Worst decline in Indian tiger population since 1973?? Or is it?

If you want to see a tiger in the wild, I would not wait another 20 years. OTH, there are doubts about the counting methodology employed, read on…

Worst decline in tiger population since 1973: census- Hindustan Times

Tiger census estimates from Central India indicate a fall of tiger population by over 50 per cent, worst decline since first government census in 1973.

Tiger number appears to have fallen by 61 per cent in Madhya Pradesh, 57 per cent in Rajasthan and 40 per cent in Rajasthan, according to the estimates released by the Wildlife Institute of India (WII) on Wednesday.

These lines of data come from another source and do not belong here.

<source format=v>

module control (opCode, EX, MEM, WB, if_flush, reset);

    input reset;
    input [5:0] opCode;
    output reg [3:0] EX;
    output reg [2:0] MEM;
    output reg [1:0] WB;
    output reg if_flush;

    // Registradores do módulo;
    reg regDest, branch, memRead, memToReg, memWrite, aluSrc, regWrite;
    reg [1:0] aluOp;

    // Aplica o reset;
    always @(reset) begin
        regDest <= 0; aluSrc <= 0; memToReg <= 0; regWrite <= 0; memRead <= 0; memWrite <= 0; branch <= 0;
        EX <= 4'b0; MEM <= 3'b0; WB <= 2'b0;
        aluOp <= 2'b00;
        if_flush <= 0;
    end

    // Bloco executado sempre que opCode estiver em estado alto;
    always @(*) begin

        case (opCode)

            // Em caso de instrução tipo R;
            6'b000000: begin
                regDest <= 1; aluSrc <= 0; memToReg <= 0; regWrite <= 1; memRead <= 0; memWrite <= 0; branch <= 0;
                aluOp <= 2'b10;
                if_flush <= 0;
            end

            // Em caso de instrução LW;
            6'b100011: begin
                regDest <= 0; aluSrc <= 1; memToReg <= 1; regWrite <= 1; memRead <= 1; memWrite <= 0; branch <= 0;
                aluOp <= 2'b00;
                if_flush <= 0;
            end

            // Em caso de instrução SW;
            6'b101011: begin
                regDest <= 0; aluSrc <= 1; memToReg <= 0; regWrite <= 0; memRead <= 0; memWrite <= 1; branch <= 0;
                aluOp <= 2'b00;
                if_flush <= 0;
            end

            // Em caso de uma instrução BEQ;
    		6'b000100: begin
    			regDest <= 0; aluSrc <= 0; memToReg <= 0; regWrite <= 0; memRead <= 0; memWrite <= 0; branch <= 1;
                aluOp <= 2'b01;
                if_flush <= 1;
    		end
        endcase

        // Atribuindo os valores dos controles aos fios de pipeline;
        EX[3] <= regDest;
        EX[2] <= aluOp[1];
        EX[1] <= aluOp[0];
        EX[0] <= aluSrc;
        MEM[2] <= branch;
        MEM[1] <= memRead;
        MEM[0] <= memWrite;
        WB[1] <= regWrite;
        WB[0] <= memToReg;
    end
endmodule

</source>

Initial estimate of 16 of the 28 tigers reserves show that there are only 464 tigers in Madhya Pradesh, Rajasthan and Maharashtra as compared to 1,006 in 2002. Final census is expected by end of 2007.

India has 29 tiger reserves. Apparently, most of the population losses are outside the reserves where there is mush more tiger-human interaction.

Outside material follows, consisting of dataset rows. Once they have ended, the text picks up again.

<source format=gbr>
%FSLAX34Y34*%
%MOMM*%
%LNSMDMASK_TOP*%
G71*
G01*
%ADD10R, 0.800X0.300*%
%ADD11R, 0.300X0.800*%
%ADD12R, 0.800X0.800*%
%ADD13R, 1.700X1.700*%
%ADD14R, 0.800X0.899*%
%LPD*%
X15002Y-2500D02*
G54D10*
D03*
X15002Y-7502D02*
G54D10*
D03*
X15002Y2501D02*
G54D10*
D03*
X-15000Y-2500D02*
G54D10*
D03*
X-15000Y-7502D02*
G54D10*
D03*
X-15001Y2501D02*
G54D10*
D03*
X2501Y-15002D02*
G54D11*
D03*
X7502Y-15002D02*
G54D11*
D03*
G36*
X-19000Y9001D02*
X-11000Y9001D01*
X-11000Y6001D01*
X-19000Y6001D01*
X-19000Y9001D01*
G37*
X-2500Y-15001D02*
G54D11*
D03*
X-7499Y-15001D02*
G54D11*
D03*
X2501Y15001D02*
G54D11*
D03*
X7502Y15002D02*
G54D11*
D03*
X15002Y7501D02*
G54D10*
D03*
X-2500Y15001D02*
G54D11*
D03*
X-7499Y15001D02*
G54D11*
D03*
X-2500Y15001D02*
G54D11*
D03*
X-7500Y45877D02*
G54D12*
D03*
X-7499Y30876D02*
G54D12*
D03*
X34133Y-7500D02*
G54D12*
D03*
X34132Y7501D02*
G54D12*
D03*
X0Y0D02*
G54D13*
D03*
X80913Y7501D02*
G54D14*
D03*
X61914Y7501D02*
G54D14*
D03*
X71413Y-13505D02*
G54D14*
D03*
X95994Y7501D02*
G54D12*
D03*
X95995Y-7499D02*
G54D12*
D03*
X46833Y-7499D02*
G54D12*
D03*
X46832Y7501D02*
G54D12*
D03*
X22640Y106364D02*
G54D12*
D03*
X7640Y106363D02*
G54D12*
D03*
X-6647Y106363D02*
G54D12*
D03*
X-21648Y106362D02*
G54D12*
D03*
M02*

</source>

Dr YV Jhala, institute’s chief scientist, said, “In general, the situation is not good. I cannot stress more the importance of removal of anthropogenic (people) influence on tiger population. Tigers and people cannot co-exist”.

I like that, “Tigers and people cannot co-exist”, probably true, if simplistic, they’re both super top level predators. Habitat pressure in India is probably the single largest issue with development pressure and a burgeoning population.

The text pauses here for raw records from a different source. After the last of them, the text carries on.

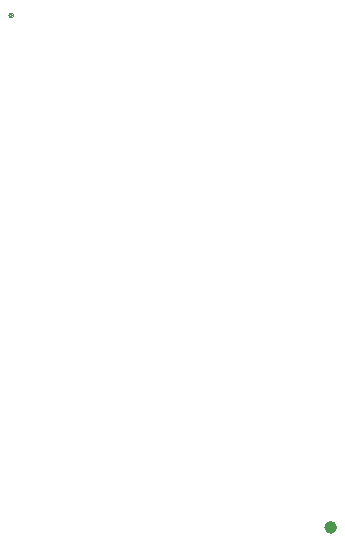
<source format=gbr>
G04 #@! TF.FileFunction,Glue,Top*
%FSLAX46Y46*%
G04 Gerber Fmt 4.6, Leading zero omitted, Abs format (unit mm)*
G04 Created by KiCad (PCBNEW 4.0.2-stable) date 10/05/17 15:07:02*
%MOMM*%
G01*
G04 APERTURE LIST*
%ADD10C,0.100000*%
%ADD11C,0.166667*%
%ADD12C,0.233333*%
%ADD13C,0.083333*%
%ADD14C,0.116667*%
G04 APERTURE END LIST*
D10*
X146050000Y-121700000D02*
G75*
G03X146050000Y-121700000I-500000J0D01*
G01*
D11*
X145966667Y-121700000D02*
G75*
G03X145966667Y-121700000I-416667J0D01*
G01*
X145816667Y-121700000D02*
G75*
G03X145816667Y-121700000I-266667J0D01*
G01*
D12*
X145666667Y-121700000D02*
G75*
G03X145666667Y-121700000I-116667J0D01*
G01*
D10*
X118650000Y-78350000D02*
G75*
G03X118650000Y-78350000I-150000J0D01*
G01*
D13*
X118708333Y-78350000D02*
G75*
G03X118708333Y-78350000I-208333J0D01*
G01*
X118650000Y-78350000D02*
G75*
G03X118650000Y-78350000I-150000J0D01*
G01*
D14*
X118558333Y-78350000D02*
G75*
G03X118558333Y-78350000I-58333J0D01*
G01*
M02*

</source>
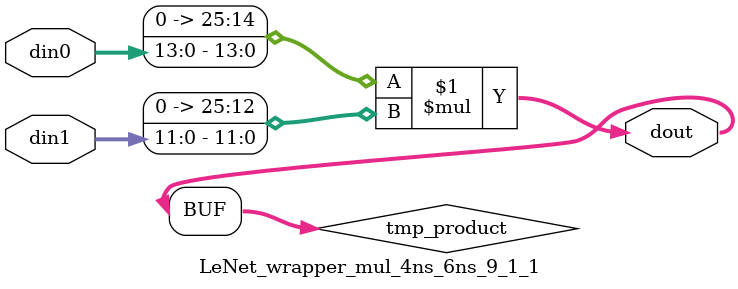
<source format=v>

`timescale 1 ns / 1 ps

  module LeNet_wrapper_mul_4ns_6ns_9_1_1(din0, din1, dout);
parameter ID = 1;
parameter NUM_STAGE = 0;
parameter din0_WIDTH = 14;
parameter din1_WIDTH = 12;
parameter dout_WIDTH = 26;

input [din0_WIDTH - 1 : 0] din0; 
input [din1_WIDTH - 1 : 0] din1; 
output [dout_WIDTH - 1 : 0] dout;

wire signed [dout_WIDTH - 1 : 0] tmp_product;










assign tmp_product = $signed({1'b0, din0}) * $signed({1'b0, din1});











assign dout = tmp_product;







endmodule

</source>
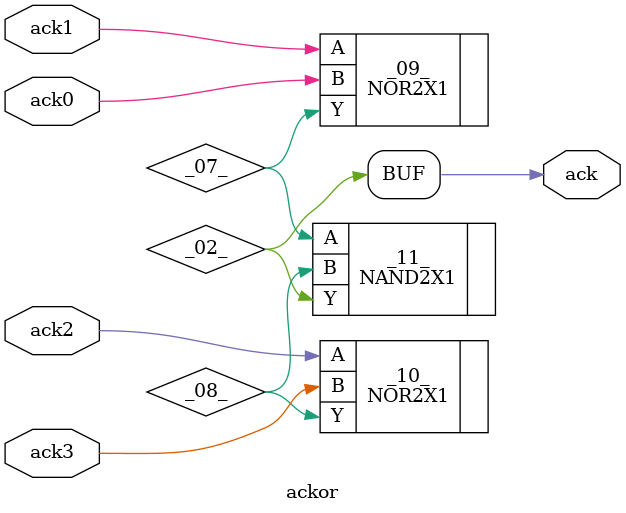
<source format=v>
/* Generated by Yosys 0.9 (git sha1 1979e0b1, i686-w64-mingw32.static-g++ 5.5.0 -Os) */

(* top =  1  *)
(* src = "ackor.v:1" *)
module ackor(ack0, ack1, ack2, ack3, ack);
  wire _00_;
  wire _01_;
  (* src = "ackor.v:2" *)
  wire _02_;
  (* src = "ackor.v:1" *)
  wire _03_;
  (* src = "ackor.v:1" *)
  wire _04_;
  (* src = "ackor.v:1" *)
  wire _05_;
  (* src = "ackor.v:1" *)
  wire _06_;
  wire _07_;
  wire _08_;
  (* src = "ackor.v:2" *)
  output ack;
  (* src = "ackor.v:1" *)
  input ack0;
  (* src = "ackor.v:1" *)
  input ack1;
  (* src = "ackor.v:1" *)
  input ack2;
  (* src = "ackor.v:1" *)
  input ack3;
  NOR2X1 _09_ (
    .A(_04_),
    .B(_03_),
    .Y(_07_)
  );
  NOR2X1 _10_ (
    .A(_05_),
    .B(_06_),
    .Y(_08_)
  );
  NAND2X1 _11_ (
    .A(_07_),
    .B(_08_),
    .Y(_02_)
  );
  assign _04_ = ack1;
  assign _03_ = ack0;
  assign _05_ = ack2;
  assign _06_ = ack3;
  assign ack = _02_;
endmodule

</source>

One important thing to note.

The institute disbanded the pugmark identification methodology for tiger census and adopted more scientific approach of camera capturing, scent and pugmark analysis and tracking movement of tigers using satellite tracking.

When you change counting methodologies, it is hard to compare population estimates. This note and this Science article (sell kidney to read) indicate that pugmark identification was notorious for over counting tigers, even missing entire population collapses, so who knows whether we are seeing a decline, or finally, a more accurate count? Either way, the numbers are depressing, and do not bode well for the tiger.